All she has to keep time with is the sound of his breathing, in sync to her own, and she almost loses track of it, before her compressed leg starts to tingle and she has to wriggle for balance, accidentally grabbing onto his injured arm. He winces at the move, hissing, and she beats herself up once more for her clumsiness.
"Sorry," she flusters when pulling back, and ends up dumping herself bottom-down in the other end of the couch. She instantly straightens up, eyeing him with a wary eye. "Have you had that dressing changed?"
She does not let slip the glitter of bemusement that flits the corner of his eye, before it gives in to a weary sigh, "No. They're all busy."

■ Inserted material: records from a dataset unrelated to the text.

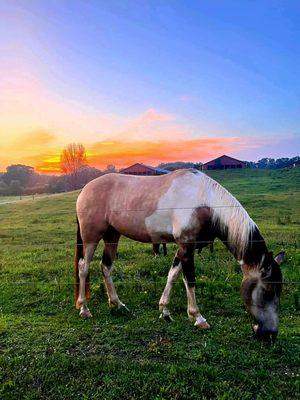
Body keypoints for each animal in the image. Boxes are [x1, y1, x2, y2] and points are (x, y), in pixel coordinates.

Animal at [74, 170, 284, 342]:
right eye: (268, 291)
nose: (270, 335)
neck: (204, 200)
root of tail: (85, 190)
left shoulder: (183, 247)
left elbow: (173, 275)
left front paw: (165, 311)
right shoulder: (187, 245)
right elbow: (189, 280)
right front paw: (197, 317)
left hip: (112, 236)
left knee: (105, 266)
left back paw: (117, 303)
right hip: (91, 237)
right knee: (83, 267)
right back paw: (84, 308)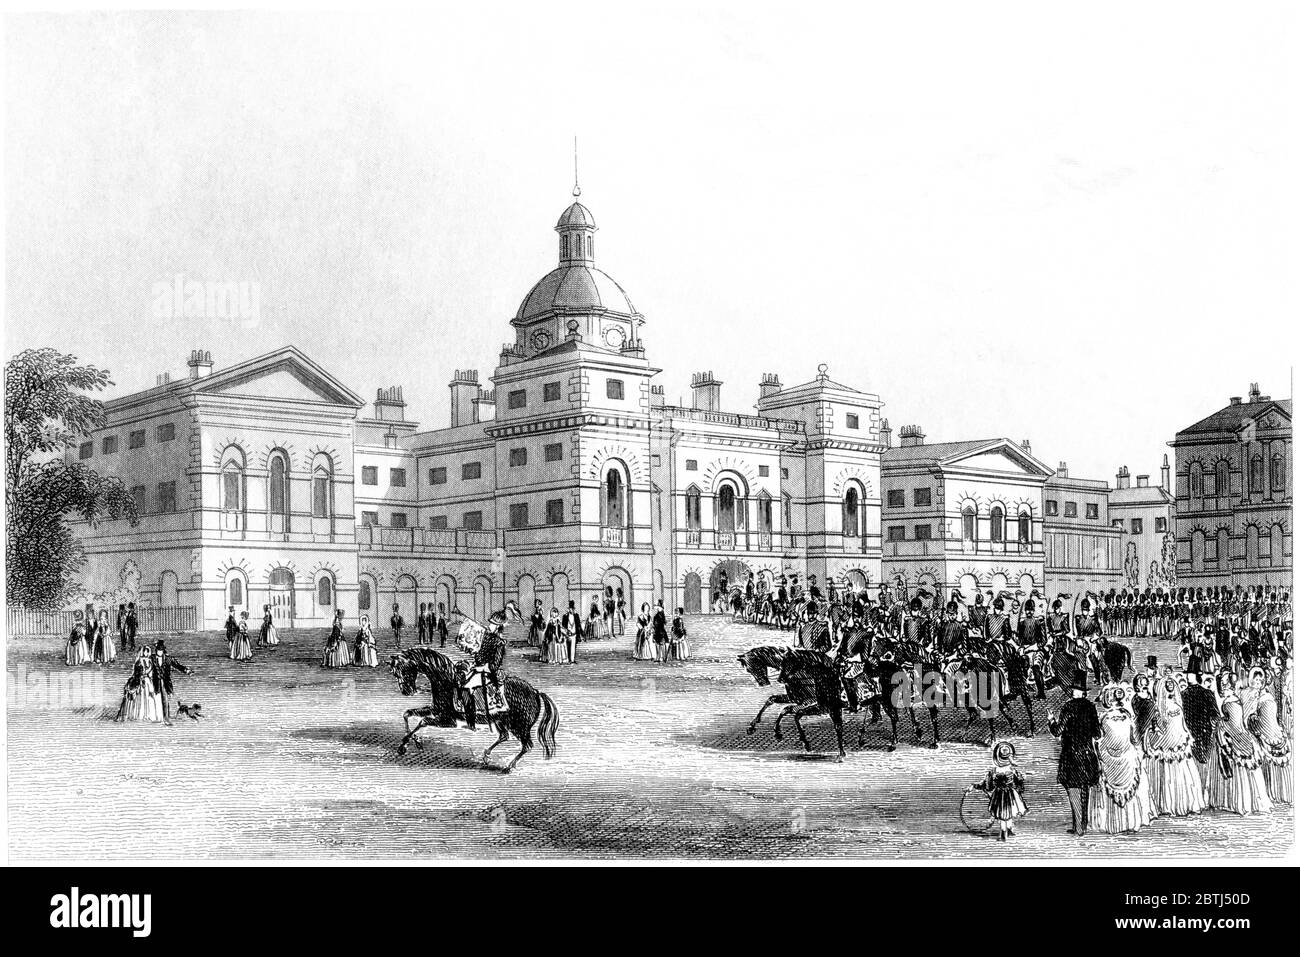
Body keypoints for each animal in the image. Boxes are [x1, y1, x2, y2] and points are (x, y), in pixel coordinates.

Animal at [384, 647, 559, 774]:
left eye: (404, 670)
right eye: (395, 673)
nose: (407, 691)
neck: (447, 681)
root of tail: (535, 692)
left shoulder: (448, 720)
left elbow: (422, 721)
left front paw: (410, 743)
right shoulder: (436, 710)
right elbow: (407, 714)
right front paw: (410, 742)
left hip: (519, 726)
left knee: (526, 745)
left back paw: (508, 767)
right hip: (502, 720)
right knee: (504, 736)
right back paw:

"I'll help you," she gets to her feet, straightening her white coat. He follows her, still holding the pill bottle, and pauses his steps by the door. They share a brief moment of staring into the ED, that bizarre echo in the air, a bleached gloom given off by the ceiling lights as they glow lonely in the night bracing for the catastrophes it has to offer. Across that space the trauma rooms are open, awaiting, and it strikes her in an instant that the last thing he needs is to relive last night, and same goes for her.
"Fine," she turns and walks to the lockers, his eyes following her. She throws off her white coat and pulls on her casual one, and finds that he's turned to face her.
"Let's go home," she smiles, freeing her hair from the collar of her coat.